Partnerschaft

Freunde fürs Leben

Jugendliche aus Deutschland und Israel bei ihrer Show »The Way Out« Foto: Claudia Irle-Utsch

»Ihr seid es!« Zvi Cohen sagt seine Botschaft ganz klar. Seine Hoffnung auf eine bessere Welt richtet sich an junge Menschen: an Jugendliche, an junge Erwachsene. Zvi hat die Schoa überlebt, er kennt den Schrecken, der trotz des »Nie wieder!« immer noch und wieder Früchte treibt. Dennoch gibt er dem Frieden, der Verständigung, der Versöhnung eine Chance.

»Ihr müsst auf Freundschaft bauen!« Dieser Appell bleibt auch am Ende einer Aufführung stehen, die einen Höhepunkt der Feierlichkeiten zum 50-jährigen Partnerschaftsjubiläum der Kreise Siegen-Wittgenstein und Emek Hefer markiert. 16 Jugendliche aus Deutschland und aus Israel unterstreichen mit Theater, Musik und Tanz, was möglich werden kann, wenn Menschen füreinander einstehen.

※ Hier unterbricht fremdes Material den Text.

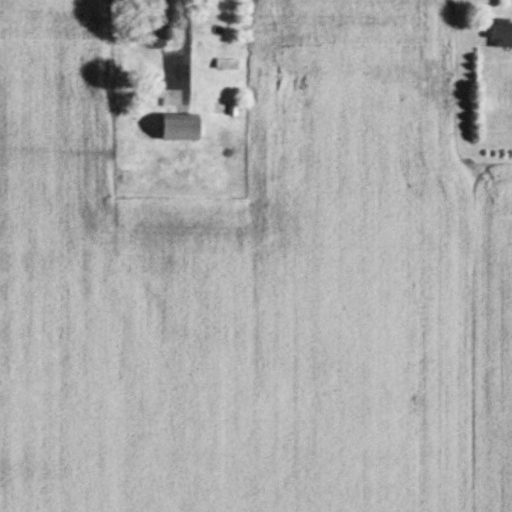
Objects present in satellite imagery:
building: (155, 31)
road: (180, 33)
building: (500, 35)
building: (225, 64)
building: (195, 86)
building: (150, 94)
building: (176, 127)
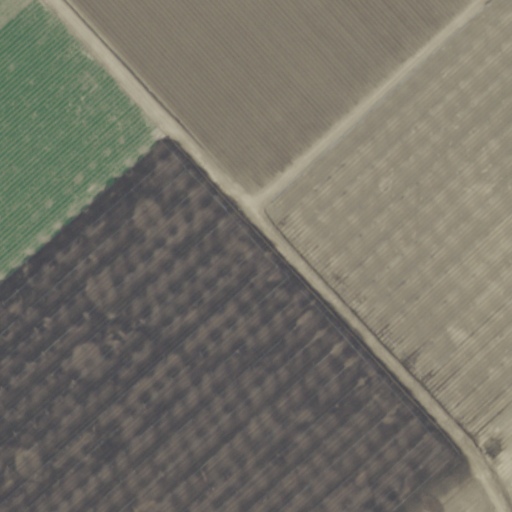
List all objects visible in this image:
road: (263, 208)
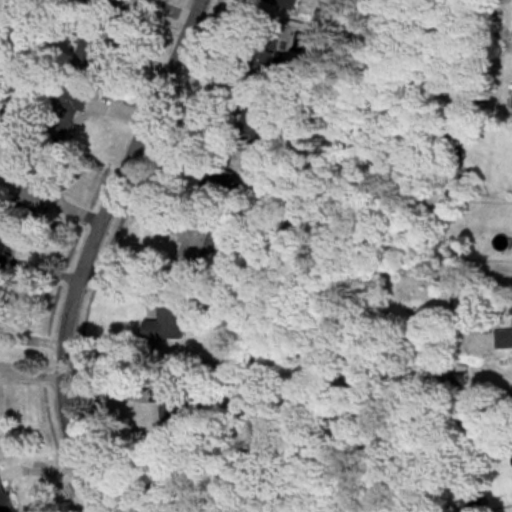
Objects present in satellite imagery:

FREUDE Mit »The Way Out« interpretieren sie Hans Krásas im September 1943 im Konzentrationslager Theresienstadt uraufgeführte Kinderoper Brundibár auf eine sehr heutige Weise. Sie setzen die Geschichte von Pepícek und Aninka in den erzählerischen Rahmen einer Escape-Room-Story. Hinaus aus der Enge des Raums geht es nur, wenn die dort Verhafteten gemeinsam handeln. Das verstehen sie spät, aber zu ihrem Glück dann doch. Die Freude ist groß, sie äußert sich in einem Lied: »We’ve Won a Victory«.

Die Jugendlichen waren sich ihrer Verantwortung bewusst, ein so großes Thema neu zu bearbeiten. Zusammen haben sie eine Form gefunden. Letztlich über die Universalsprache Musik und auch dank des unbedingten Willens, ihre Botschaft weiterzugeben: Der Weg zueinander birgt die Lösung. Scheinbar Unmögliches wird möglich, Gerechtigkeit hat eine Chance. Diese Erfahrung können junge Leute in Siegen-Wittgenstein und Emek Hefer seit über 50 Jahren machen.

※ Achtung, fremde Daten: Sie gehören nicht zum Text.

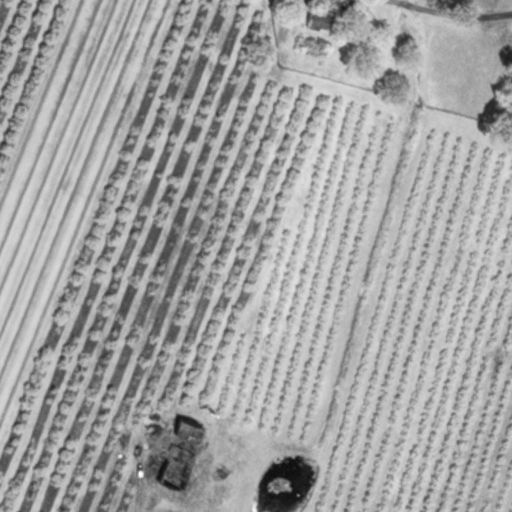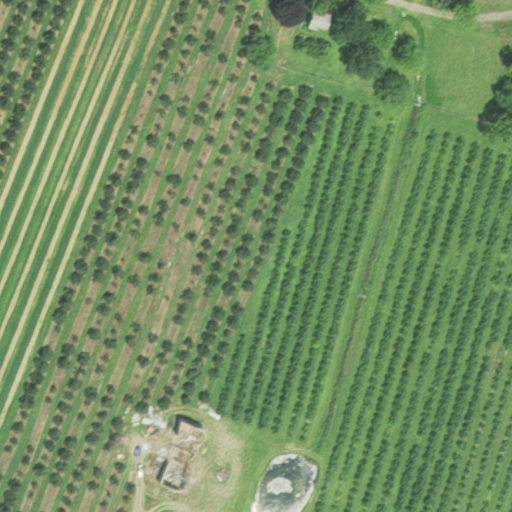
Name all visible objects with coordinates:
road: (451, 12)
building: (324, 16)
building: (344, 24)
building: (188, 452)
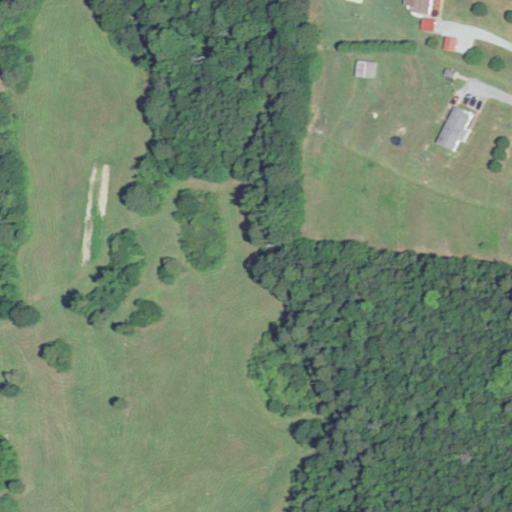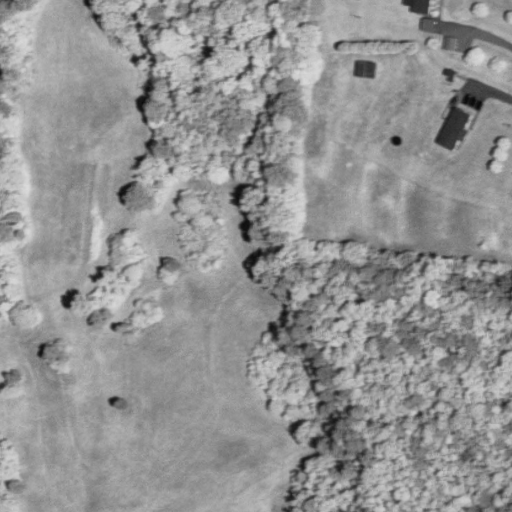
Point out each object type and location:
building: (425, 7)
road: (493, 39)
building: (367, 71)
building: (456, 130)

Am 8. August 1973 wurde die erste kommunale Partnerschaft zwischen zwei Landkreisen in Deutschland und in Israel nach dem Zweiten Weltkrieg offiziell besiegelt. Eine Geschichte mit einer Vorgeschichte: Bereits im Oktober 1966 reiste eine Delegation aus dem Siegerland nach Emek Hefer. Aus persönlichen Kontakten war der starke Wunsch gewachsen, in der Auseinandersetzung mit der deutschen NS-Vergangenheit einen Weg zu finden, auf dem Deutsche und Israelis ins Gespräch kommen könnten. Hier wie dort gab es engagierte Menschen, die diese – damals überhaupt nicht unumstrittene – Idee mittrugen.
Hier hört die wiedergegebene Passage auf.